### Work to complete
Your answer should consist solely of the lines from the one containing "Translation Management Systems Market" through the end of the entries below, duplicated exactly.

Dataset entries:

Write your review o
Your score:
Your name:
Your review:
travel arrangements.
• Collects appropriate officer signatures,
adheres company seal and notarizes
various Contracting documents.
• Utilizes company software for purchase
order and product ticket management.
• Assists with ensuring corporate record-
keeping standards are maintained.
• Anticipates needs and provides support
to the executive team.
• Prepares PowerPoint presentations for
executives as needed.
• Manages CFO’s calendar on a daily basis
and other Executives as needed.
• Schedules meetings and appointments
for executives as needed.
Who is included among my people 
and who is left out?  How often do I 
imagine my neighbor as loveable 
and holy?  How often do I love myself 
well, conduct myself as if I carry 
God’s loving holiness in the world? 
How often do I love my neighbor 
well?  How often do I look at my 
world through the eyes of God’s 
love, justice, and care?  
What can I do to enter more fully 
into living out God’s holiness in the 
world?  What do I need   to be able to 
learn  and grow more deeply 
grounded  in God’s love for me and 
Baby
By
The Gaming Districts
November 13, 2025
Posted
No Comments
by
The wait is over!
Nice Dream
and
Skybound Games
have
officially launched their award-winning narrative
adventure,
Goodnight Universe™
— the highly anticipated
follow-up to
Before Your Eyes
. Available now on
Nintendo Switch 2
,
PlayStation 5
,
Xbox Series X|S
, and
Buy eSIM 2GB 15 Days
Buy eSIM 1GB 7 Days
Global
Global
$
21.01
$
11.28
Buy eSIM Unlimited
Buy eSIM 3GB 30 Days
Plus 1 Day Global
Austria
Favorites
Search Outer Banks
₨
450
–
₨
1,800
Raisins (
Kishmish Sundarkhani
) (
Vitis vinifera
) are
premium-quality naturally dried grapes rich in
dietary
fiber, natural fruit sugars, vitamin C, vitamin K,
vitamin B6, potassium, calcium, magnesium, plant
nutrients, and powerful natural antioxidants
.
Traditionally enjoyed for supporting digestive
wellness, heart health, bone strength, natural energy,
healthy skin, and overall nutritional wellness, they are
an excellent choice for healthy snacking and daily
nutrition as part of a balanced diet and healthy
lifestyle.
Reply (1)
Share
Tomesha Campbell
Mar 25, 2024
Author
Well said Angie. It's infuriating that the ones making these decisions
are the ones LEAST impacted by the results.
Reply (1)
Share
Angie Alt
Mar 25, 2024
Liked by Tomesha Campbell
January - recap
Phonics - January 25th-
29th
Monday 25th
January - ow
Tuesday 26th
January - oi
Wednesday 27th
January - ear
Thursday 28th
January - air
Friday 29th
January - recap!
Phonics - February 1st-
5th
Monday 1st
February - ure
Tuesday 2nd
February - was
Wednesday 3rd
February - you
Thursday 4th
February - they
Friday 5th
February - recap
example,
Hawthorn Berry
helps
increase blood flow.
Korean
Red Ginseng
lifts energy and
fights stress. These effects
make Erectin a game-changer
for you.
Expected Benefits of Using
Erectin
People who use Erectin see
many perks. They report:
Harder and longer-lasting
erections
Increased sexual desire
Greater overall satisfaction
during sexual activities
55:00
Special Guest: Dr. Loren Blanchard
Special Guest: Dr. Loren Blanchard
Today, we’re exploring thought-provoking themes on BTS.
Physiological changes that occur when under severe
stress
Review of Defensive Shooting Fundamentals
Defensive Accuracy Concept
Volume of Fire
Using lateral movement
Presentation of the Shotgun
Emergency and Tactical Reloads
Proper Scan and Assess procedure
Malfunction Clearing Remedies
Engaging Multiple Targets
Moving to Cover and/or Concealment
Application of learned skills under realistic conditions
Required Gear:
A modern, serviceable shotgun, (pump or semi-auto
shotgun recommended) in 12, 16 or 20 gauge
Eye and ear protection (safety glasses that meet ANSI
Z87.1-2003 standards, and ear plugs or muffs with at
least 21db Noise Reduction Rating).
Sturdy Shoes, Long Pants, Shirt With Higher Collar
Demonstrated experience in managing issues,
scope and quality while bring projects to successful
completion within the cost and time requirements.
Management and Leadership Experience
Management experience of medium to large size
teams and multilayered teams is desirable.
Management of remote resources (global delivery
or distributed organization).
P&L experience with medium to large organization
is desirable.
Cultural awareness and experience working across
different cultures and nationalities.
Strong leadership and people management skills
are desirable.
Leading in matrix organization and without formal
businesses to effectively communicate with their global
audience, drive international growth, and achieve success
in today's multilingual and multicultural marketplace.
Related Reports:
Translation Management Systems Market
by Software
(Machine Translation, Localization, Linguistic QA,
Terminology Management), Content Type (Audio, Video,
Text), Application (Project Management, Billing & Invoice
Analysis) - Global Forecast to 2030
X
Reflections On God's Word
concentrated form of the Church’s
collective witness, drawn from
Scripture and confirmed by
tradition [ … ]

### Exercise output
Translation Management Systems Market
by Software
(Machine Translation, Localization, Linguistic QA,
Terminology Management), Content Type (Audio, Video,
Text), Application (Project Management, Billing & Invoice
Analysis) - Global Forecast to 2030
X
Reflections On God's Word
concentrated form of the Church’s
collective witness, drawn from
Scripture and confirmed by
tradition [ … ]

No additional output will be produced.